▸ **Written exercise A**: According to the mailing-list message, on what date was it sent?

[START Quoted passage]

[<prev] [next>] [<thread-prev] [thread-next>] [day] [month] [year] [list]
Message-ID: <CAMj1kXEVf1m4hVXORc6t9ytAOb75KZLcW-OJ6999VaKbkVdQ3A@mail.gmail.com>
Date: Tue, 13 Feb 2024 14:33:34 +0100
From: Ard Biesheuvel <ardb@...nel.org>
To: Ryan Roberts <ryan.roberts@....com>
Cc: David Hildenbrand <david@...hat.com>, Mark Rutland <mark.rutland@....com>,
Catalin Marinas <catalin.marinas@....com>, Will Deacon <will@...nel.org>, Marc Zyngier <maz@...nel.org>,
James Morse <james.morse@....com>, Andrey Ryabinin <ryabinin.a.a@...il.com>,
Andrew Morton <akpm@...ux-foundation.org>, Matthew Wilcox <willy@...radead.org>,
Kefeng Wang <wangkefeng.wang@...wei.com>, John Hubbard <jhubbard@...dia.com>,
Zi Yan <ziy@...dia.com>, Barry Song <21cnbao@...il.com>, Alistair Popple <apopple@...dia.com>,
Yang Shi <shy828301@...il.com>, Nicholas Piggin <npiggin@...il.com>,
Christophe Leroy <christophe.leroy@...roup.eu>, "Aneesh Kumar K.V" <aneesh.kumar@...nel.org>,
"Naveen N. Rao" <naveen.n.rao@...ux.ibm.com>, Thomas Gleixner <tglx@...utronix.de>,
Ingo Molnar <mingo@...hat.com>, Borislav Petkov <bp@...en8.de>,
Dave Hansen <dave.hansen@...ux.intel.com>, "H. Peter Anvin" <hpa@...or.com>,
linux-arm-kernel@...ts.infradead.org, x86@...nel.org,
linuxppc-dev@...ts.ozlabs.org, linux-mm@...ck.org,
linux-kernel@...r.kernel.org
Subject: Re: [PATCH v5 19/25] arm64/mm: Wire up PTE_CONT for user mappings
On Tue, 13 Feb 2024 at 14:21, Ryan Roberts <ryan.roberts@....com> wrote:
>
> On 13/02/2024 13:13, David Hildenbrand wrote:
> > On 13.02.24 14:06, Ryan Roberts wrote:
> >> On 13/02/2024 12:19, David Hildenbrand wrote:
> >>> On 13.02.24 13:06, Ryan Roberts wrote:
> >>>> On 12/02/2024 20:38, Ryan Roberts wrote:
> >>>>> [...]
> >>>>>
> >>>>>>>>> +static inline bool mm_is_user(struct mm_struct *mm)

[END Quoted passage]

▸ **Written exercise B**: Take the rows from the line containing "answer is 8:22." through the end of the rows, and write that stretch out again with "current time" swapped for "present time", changing nothing else.

[START Data for processing]

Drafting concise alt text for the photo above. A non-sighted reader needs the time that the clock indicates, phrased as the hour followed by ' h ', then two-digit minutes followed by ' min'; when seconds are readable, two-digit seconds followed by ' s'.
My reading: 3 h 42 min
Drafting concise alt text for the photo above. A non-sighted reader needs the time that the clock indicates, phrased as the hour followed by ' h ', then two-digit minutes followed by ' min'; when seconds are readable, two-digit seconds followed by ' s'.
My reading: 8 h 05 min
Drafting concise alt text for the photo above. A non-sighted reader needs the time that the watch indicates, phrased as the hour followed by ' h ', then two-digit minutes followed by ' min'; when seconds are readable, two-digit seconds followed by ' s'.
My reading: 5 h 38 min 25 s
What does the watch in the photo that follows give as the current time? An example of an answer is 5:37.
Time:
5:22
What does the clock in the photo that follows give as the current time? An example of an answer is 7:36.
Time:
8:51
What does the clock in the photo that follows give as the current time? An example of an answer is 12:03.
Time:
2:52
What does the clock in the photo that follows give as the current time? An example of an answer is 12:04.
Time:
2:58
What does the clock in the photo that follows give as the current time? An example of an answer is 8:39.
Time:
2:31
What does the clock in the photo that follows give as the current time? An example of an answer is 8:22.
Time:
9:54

[END Data for processing]

▸ **Exercise result A**: Tuesday, 13 February 2024.

▸ **Exercise result B**:
What does the clock in the photo that follows give as the present time? An example of an answer is 8:22.
Time:
9:54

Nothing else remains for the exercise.